Cloud storage services like Google Photos and Dropbox can automatically upload your photos and make them easily accessible on any device, though they require you to disable Apple’s iCloud Photo Library if you want automatic syncing.

While many might be concerned about image resolution, uploading to Google Photos using its “high quality” mode will let you upload an unlimited number of images, and won’t count against your storage space. That means you could simply sign up for the free plan and store images that way. Huge images or 4K video content will be resized to the 16-megapixel limit or the 1080p resolution limit. That should be just fine for most people, especially since the latest iPhone XS and XS Max have 12 megapixel cameras (but still shoot 4K video). Storing images at their original resolution will, of course, count against your storage space.

Ditch the duplicates

The images and videos you’d rather never see again may be taking up the most space on your device. That means extra photos, videos, or selfies are taking up valuable digital real estate on your device when they can be dealt with either manually or using an app.

The manual method for deleting all of it involves using the Photos app to separate your content by category. In your iPhone’s Photos app, scroll to the bottom of the Albums section to see your media categorized by type. You can pick through selfies, portrait mode photos, screenshots, and GIFs, among other options. As someone with a few hundred screenshots, mostly for comedic purposes, it’s safe to say you also probably have plenty of images you can safely ditch. Select your category, hit the Select option, pick your candidates (or hit Select All), and delete them.
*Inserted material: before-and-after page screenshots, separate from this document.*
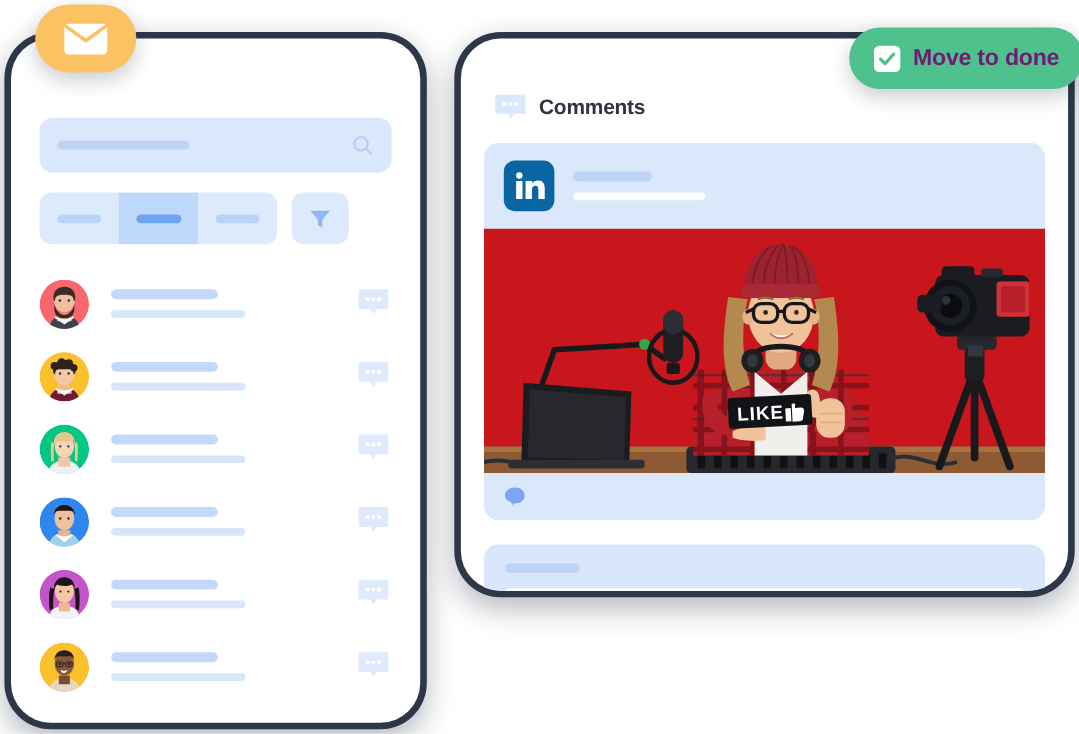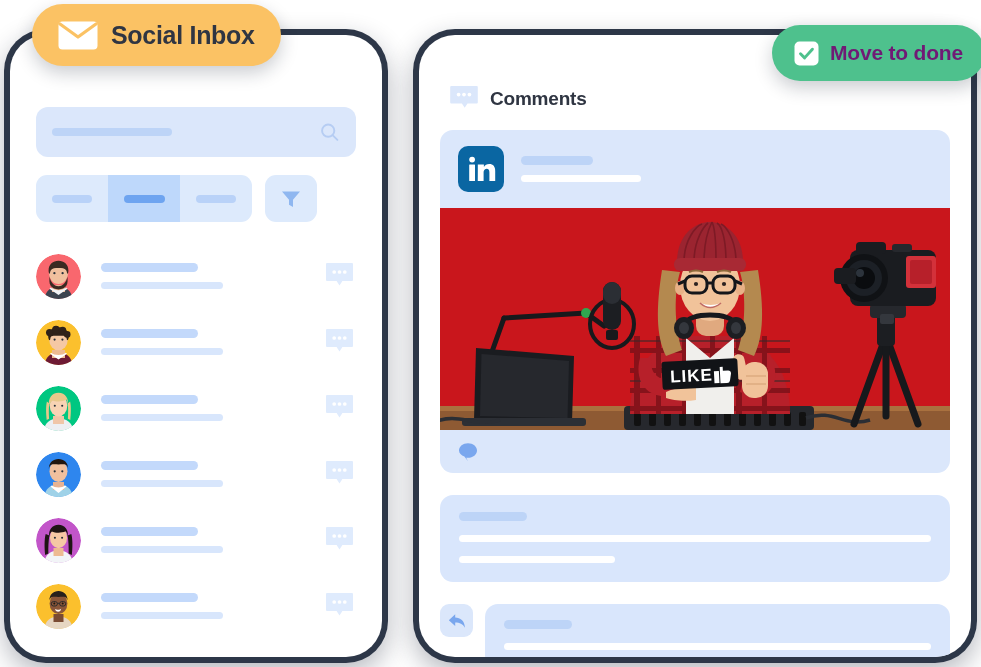--- a/index.html
+++ b/index.html
@@ -725,7 +725,6 @@
         <path d="M2 3 L20 16 L38 3" fill="none" stroke="#fbc264" stroke-width="3.2" stroke-linecap="round" stroke-linejoin="round"></path>
       </svg>
     </span>
-    <span class="pill-label">Social Inbox</span>
   </div>
 
   <div id="move-to-done-badge" class="pill">

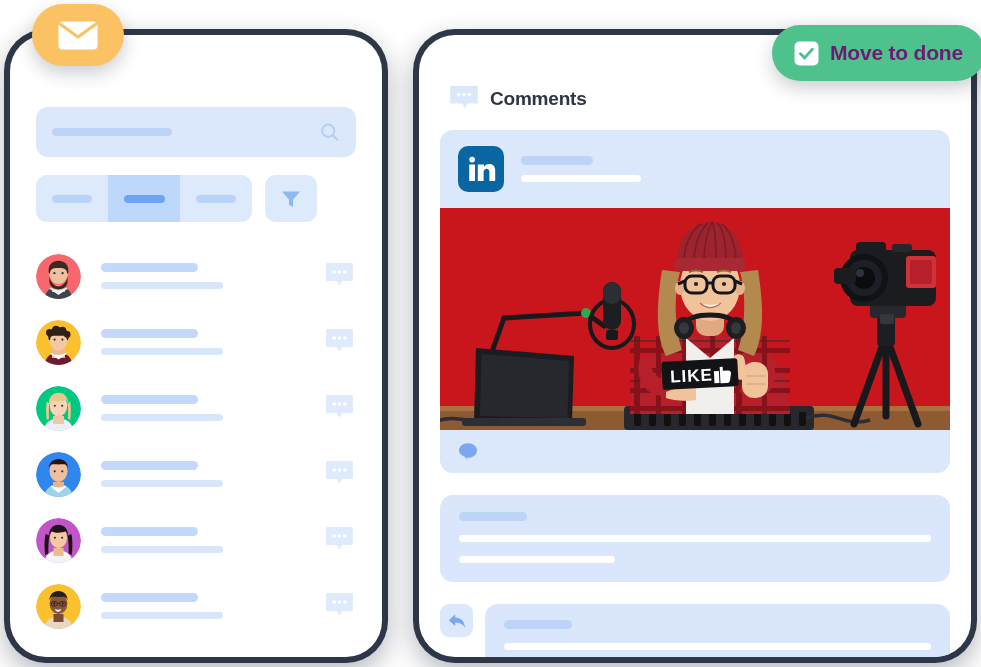--- a/index.html
+++ b/index.html
@@ -37,7 +37,7 @@
   }
 
   #phone-left  { left: 4px;   top: 29px;  width: 384px; height: 634px; }
-  #phone-right { left: 413px; top: 29px;  width: 564px; height: 634px; }
+  #phone-right { left: 413px; top: 29px;  width: 564px; height: 514px; }
 
   
   .pill {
Whether you’re too impatient to pick through your images or just want something to handle the heavy management workload, you can always turn to an app like Gemini Photos, which can make quick work of your photographic detritus. After counting all the photos you’ve got on your device, Gemini Photos makes suggestions about which photos to delete, and separates them by category. It’ll show you your screenshots, your blurry images, and duplicate shots, letting you swipe to keep or delete. It’s like Tinder for your own images, and it makes quick work of them if you know what you want to get rid of.

No matter which option you choose, or which storage option you prefer, taking stock of your image inventory and putting it where it belongs could inspire you to do more with your photos besides keep them stored in a folder on the web — printing them for framing in your home, for instance.